With S3, it allows you to populate the contents of an S3 bucket. Here's an example from ApplicationStack:

        if os.path.isdir("./quasar/dist/pwa"):
            s3_deployment.BucketDeployment(
                self,
                "BucketDeployment",
                destination_bucket=self.static_site_bucket,
                sources=[s3_deployment.Source.asset("./quasar/dist/pwa")],
                distribution=self.cloudfront.distribution,
            )

If the directory ./quasar/dist/pwa exists, CDK will upload the contents of that directory to the static_site_bucket and then invalidate the cache for self.cloudfront.distribution, all in one shot. ./quasar/dist/pwa is the directory where assets from my frontend PWA are placed when compiled. GitLab CI passes these files between the jobs using artifacts:

artifacts:
  paths:
    - quasar/dist/pwa

The job to build PWA assets can be set to only run when there are changes in the quasar directory, so the .quasar/dist/pwa directory will only exist if the job is executed. This helps speed up our CI/CD pipeline.

# ECR Assets

I use cdk boostrap and CDK assets in a similar way for building and pushing my application container. In ApplicationStack, I define the following:

        self.image = ecs.AssetImage(
            "./backend", file="scripts/prod/Dockerfile", target="production",
        )

This image is then referenced by multiple NestedStacks that define Fargate services and tasks (gunicorn, daphne, celery workers, etc.) This keeps our CDK code DRY.. Don't Repeat Yourself! Similarly, we aren't rebuilding, pushing and pulling the backend container when there are no changes to the code in backend directory.

I'm not setting up an ECR image repository for my application, but I believe there is a way to do this. One question that I have about using ecs.AssetImage is about image lifecycle management. I know that you can implement rules about how many images you want to keep in an ECR image repository, but I'm not sure how this works with CDK Image Assets.

# Quick tour of ApplicationStack

Here's a very quick look at the structure of my CDK code, focusing on the ApplicationStack, the "master stack" or "skeleton stack" that contains.

# hosted_zone

We get the hosted zone using the DOMAIN_NAME and HOSTED_ZONE_ID. This is not a nested stack.

# site_certificate

The ACM Certificate that will be used for the given environment. This references the full_domain_name (environment + application).

# vpc_stack

A NestedStack for defining VPC resources. This construct generates lots of CloudFormation resources. I currently have nat_gateways set to zero, and I'm PUBLIC and PRIVATE subnets spread over 2 AZs. As I mentioned earlier, this is primarily for cost considerations and it is a best practice to use the tiered security model and run our Fargate tasks in private subnets instead of public subnets. I think I need to add NACL resources in this NestedStack.

# alb_stack

This defines the load balancer, configures that will send traffic to our Fargate services (such as our Django API). I was a little bit unclear about needing a listener and https_listener. I might be able to get away with removing the listener and only using https_listener.

# static_site_stack

This stack defines the S3 bucket and policies that will be used for hosting our static site (Quasar PWA).

# backend_assets

This stack defines the bucket and policies for managing the bucket that holds static and media assets for Django.

——————

#### TASK DIRECTIONS:
Answer these questions using the text on CDK deployment.
(a) What does GitLab CI use to pass the PWA files between jobs?
(b) Which Dockerfile and target does ecs.AssetImage use for the backend image?
(c) What is nat_gateways currently set to in the vpc_stack?
The lines that follow have no connection to the text above.

(Items from a data source)

——————

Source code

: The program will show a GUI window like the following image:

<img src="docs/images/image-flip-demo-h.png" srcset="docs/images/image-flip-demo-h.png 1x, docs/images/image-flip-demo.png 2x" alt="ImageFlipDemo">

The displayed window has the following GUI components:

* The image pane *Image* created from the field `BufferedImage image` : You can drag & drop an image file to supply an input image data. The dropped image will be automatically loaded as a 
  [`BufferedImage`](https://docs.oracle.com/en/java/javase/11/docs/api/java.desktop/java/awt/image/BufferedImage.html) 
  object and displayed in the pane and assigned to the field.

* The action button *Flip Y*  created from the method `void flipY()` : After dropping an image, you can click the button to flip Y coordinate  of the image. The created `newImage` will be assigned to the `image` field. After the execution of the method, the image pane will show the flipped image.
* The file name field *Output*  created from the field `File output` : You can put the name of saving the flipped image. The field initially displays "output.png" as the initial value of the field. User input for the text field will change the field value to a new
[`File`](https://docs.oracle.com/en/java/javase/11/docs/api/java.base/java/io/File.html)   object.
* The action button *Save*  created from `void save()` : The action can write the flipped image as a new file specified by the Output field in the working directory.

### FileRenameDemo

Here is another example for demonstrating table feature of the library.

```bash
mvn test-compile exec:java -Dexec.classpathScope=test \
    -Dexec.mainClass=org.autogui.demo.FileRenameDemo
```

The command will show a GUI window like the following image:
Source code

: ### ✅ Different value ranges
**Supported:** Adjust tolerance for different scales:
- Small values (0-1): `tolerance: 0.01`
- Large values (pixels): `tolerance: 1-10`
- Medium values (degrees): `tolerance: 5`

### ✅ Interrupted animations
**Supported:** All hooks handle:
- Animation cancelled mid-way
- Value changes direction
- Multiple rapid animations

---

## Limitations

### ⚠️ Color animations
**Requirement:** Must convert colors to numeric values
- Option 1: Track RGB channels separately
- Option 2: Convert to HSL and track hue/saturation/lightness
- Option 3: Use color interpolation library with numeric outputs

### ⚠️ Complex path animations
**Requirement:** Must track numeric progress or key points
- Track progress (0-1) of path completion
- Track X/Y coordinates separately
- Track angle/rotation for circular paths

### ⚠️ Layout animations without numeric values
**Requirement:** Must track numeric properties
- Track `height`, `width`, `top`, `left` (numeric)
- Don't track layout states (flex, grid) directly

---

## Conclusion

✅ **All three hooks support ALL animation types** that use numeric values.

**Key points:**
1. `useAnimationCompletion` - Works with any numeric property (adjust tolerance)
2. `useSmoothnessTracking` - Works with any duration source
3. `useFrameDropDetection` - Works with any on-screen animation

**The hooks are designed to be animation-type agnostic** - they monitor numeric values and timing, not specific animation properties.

——————

#### YOUR SOLUTION:
(a) Artifacts.
(b) The Dockerfile scripts/prod/Dockerfile, with the target "production".
(c) Zero.